■ **Your task**:
Can you restate the lines of the entries below, word for word, from the first one through the line that includes "उद्यान घोटाले में सुप्"?

○ ○ ○ ○ ○

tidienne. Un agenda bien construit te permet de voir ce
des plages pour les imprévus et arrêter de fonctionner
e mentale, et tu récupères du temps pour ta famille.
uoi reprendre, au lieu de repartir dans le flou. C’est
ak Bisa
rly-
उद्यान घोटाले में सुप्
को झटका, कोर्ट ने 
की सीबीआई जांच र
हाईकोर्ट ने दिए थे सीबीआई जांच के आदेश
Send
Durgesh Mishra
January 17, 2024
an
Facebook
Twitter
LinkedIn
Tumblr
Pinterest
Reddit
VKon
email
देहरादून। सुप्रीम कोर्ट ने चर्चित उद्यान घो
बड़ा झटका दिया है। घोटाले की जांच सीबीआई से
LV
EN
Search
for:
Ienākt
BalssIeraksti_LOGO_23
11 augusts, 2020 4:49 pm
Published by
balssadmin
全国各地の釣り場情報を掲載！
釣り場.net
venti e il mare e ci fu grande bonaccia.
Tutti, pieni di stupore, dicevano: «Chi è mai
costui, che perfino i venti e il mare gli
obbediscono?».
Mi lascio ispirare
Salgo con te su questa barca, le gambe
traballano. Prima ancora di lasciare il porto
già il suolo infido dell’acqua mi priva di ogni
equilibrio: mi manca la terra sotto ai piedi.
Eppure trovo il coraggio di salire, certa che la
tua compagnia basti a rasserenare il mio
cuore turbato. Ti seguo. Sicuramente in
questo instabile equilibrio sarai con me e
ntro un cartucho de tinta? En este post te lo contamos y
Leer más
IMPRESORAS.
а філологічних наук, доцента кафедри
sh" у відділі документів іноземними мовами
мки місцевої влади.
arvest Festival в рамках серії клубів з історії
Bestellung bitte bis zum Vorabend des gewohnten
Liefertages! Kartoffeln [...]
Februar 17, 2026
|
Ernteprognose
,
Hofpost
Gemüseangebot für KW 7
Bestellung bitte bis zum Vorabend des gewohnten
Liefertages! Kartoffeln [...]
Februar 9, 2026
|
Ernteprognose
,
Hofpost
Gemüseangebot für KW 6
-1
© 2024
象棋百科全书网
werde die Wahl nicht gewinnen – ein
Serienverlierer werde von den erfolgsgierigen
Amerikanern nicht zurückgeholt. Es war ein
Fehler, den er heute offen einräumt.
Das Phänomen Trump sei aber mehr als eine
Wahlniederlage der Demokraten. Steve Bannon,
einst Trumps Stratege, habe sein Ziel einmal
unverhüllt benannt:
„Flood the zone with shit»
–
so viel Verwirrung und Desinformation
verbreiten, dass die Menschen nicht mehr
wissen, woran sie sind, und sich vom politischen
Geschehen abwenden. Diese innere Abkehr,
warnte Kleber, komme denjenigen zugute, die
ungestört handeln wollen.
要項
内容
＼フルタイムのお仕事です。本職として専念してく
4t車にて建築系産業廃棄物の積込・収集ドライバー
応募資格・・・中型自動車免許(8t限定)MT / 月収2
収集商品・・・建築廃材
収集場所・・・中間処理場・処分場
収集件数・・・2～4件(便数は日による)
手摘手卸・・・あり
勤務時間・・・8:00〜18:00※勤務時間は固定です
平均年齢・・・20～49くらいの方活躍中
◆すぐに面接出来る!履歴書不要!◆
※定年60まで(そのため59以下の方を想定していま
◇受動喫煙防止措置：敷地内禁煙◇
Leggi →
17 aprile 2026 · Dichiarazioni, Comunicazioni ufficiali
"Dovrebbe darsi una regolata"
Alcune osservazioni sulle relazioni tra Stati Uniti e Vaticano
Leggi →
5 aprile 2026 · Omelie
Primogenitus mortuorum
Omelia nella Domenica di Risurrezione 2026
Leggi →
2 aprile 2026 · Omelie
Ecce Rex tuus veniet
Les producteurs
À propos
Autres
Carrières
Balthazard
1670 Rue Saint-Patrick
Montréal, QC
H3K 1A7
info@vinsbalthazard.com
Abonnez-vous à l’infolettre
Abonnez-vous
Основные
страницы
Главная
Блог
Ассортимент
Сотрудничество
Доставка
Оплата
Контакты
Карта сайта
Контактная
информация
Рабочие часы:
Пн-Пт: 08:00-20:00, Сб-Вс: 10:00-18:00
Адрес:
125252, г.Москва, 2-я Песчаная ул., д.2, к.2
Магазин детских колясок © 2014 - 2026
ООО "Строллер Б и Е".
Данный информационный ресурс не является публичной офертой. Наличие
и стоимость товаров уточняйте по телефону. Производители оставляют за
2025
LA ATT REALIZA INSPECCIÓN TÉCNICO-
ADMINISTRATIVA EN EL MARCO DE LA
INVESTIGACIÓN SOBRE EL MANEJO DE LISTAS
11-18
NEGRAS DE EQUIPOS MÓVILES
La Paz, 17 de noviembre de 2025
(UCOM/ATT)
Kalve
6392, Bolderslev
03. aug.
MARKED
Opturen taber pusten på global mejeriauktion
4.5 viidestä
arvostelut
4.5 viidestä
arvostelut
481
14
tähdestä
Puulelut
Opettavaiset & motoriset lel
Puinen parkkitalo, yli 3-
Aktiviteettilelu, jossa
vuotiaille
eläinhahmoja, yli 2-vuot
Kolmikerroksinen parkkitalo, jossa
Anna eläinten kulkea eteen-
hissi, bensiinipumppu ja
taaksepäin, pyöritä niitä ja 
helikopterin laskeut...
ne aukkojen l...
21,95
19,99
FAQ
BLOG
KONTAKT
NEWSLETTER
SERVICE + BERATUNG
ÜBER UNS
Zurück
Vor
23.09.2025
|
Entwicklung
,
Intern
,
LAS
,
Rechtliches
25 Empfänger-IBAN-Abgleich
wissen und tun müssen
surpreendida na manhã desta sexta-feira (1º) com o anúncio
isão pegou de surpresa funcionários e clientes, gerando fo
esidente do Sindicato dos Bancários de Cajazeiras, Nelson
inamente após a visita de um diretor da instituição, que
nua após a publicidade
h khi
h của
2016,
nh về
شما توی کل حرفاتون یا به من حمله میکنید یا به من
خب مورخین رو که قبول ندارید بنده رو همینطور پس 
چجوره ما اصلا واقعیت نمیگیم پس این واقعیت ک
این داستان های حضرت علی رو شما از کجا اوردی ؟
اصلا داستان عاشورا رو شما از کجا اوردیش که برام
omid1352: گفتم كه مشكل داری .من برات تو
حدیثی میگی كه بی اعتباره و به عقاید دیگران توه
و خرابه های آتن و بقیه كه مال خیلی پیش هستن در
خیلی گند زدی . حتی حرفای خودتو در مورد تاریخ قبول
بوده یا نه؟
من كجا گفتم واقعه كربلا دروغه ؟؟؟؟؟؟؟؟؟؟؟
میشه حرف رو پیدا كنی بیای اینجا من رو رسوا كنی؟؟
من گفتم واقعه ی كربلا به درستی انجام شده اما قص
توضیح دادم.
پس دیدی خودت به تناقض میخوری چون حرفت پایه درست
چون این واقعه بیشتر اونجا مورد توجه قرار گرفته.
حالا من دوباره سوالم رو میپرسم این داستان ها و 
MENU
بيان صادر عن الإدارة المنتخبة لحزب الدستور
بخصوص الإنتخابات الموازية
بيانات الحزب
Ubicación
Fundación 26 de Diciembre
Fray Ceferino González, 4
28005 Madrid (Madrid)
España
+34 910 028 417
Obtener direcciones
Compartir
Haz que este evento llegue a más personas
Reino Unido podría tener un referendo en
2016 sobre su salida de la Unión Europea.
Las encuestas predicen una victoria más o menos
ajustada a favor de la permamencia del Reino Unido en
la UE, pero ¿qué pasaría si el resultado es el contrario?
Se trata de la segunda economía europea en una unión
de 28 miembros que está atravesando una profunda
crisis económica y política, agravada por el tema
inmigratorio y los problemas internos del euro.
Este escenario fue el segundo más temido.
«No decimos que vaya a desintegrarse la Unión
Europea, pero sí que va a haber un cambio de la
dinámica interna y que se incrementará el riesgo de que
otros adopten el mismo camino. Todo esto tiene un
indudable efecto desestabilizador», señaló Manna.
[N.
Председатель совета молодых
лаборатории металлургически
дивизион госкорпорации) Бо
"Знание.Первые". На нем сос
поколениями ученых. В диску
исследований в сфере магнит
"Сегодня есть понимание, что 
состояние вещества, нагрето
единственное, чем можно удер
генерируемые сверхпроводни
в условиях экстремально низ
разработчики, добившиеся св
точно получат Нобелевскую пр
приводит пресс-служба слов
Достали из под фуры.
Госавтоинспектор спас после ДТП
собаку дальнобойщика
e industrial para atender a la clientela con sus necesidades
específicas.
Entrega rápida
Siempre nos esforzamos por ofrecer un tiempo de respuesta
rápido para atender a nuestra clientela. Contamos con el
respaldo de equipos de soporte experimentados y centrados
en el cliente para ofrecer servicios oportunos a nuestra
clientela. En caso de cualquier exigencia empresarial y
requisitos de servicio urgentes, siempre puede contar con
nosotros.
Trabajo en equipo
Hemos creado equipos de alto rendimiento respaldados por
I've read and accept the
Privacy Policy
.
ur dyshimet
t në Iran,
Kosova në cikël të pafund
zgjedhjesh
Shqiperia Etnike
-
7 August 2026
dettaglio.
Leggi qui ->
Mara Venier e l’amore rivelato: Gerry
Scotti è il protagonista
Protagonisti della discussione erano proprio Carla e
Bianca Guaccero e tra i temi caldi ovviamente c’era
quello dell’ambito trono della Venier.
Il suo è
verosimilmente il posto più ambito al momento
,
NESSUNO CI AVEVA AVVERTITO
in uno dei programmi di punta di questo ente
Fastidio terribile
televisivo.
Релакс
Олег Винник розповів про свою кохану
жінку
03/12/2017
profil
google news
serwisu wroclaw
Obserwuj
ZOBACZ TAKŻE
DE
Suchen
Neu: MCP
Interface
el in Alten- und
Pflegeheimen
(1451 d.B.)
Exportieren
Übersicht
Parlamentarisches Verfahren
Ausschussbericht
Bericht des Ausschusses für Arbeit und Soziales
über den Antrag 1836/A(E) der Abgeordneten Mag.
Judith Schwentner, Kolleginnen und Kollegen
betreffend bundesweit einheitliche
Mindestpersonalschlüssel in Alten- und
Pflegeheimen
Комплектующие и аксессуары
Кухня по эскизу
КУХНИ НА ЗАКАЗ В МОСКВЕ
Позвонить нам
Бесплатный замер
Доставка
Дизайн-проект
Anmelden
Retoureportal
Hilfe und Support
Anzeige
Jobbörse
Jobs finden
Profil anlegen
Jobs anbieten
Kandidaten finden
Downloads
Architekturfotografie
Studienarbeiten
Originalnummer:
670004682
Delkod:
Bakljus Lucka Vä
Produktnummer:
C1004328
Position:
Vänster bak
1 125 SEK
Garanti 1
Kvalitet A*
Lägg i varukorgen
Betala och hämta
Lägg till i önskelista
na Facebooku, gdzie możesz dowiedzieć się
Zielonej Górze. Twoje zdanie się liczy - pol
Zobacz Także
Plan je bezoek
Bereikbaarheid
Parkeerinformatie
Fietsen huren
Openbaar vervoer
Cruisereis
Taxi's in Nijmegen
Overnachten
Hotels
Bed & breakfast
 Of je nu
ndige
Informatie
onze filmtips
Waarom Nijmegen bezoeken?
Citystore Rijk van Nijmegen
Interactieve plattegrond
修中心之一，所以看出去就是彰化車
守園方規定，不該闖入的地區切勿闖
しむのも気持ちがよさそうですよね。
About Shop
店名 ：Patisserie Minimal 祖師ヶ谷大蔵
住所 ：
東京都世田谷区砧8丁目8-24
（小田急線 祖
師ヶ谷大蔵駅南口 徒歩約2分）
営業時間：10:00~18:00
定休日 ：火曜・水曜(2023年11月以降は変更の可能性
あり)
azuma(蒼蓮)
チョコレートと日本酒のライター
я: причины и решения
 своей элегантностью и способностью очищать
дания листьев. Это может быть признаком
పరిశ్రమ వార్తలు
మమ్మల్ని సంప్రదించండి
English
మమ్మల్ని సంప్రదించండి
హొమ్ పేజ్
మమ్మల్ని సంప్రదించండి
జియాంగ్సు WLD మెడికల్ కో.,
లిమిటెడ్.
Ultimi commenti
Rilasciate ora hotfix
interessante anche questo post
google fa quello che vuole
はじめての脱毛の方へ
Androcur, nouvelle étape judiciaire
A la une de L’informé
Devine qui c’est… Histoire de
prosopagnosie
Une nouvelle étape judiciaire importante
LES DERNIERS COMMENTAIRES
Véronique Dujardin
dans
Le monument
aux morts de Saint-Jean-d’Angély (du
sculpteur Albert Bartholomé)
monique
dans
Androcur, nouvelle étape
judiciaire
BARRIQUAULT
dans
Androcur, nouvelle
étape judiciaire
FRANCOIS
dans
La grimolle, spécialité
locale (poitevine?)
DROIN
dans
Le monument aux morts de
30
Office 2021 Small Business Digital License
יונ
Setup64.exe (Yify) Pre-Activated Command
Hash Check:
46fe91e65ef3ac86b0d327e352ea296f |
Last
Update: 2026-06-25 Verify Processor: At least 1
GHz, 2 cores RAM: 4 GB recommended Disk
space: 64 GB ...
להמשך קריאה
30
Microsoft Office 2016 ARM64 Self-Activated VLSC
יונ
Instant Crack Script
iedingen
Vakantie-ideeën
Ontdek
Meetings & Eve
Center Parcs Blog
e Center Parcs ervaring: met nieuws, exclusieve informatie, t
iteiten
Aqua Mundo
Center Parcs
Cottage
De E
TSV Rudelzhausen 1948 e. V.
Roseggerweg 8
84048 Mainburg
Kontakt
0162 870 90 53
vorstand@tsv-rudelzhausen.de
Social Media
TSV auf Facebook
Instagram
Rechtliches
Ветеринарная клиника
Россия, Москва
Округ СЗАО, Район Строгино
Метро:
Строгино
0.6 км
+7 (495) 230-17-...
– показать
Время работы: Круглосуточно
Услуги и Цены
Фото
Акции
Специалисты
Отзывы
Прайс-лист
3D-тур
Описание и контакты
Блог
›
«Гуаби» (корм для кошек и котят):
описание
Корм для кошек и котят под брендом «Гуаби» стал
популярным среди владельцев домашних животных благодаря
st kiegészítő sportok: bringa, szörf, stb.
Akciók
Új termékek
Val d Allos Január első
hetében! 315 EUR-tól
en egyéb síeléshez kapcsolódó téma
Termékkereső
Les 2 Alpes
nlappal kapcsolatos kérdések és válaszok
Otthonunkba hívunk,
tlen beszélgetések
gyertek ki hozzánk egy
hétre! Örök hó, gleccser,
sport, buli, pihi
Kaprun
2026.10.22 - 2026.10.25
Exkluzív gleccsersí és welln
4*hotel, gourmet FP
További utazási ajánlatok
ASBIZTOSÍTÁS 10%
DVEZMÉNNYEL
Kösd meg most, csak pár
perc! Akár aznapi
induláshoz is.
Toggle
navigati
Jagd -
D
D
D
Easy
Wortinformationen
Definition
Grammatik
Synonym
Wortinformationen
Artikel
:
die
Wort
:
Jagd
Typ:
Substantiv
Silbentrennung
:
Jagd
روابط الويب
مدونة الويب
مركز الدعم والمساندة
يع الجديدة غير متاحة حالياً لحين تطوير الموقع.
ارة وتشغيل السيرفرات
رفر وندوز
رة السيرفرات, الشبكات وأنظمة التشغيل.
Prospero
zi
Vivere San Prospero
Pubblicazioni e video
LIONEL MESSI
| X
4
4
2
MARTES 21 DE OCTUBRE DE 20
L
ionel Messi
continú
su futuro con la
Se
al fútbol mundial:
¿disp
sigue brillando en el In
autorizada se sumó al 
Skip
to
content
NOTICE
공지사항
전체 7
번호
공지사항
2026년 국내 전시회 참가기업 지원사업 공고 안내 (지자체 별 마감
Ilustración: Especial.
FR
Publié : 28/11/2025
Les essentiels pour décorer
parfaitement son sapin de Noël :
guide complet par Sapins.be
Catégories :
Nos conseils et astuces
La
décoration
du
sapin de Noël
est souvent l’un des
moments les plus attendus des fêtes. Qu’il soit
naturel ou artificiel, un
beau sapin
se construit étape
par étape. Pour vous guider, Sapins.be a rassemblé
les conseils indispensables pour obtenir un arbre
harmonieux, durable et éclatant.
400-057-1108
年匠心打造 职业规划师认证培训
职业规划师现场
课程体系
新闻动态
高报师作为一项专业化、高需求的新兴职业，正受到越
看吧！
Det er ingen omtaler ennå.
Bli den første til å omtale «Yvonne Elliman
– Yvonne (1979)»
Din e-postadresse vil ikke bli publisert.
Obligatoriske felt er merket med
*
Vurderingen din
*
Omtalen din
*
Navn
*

○ ○ ○ ○ ○

■ **Task result**:
tidienne. Un agenda bien construit te permet de voir ce
des plages pour les imprévus et arrêter de fonctionner
e mentale, et tu récupères du temps pour ta famille.
uoi reprendre, au lieu de repartir dans le flou. C’est
ak Bisa
rly-
उद्यान घोटाले में सुप्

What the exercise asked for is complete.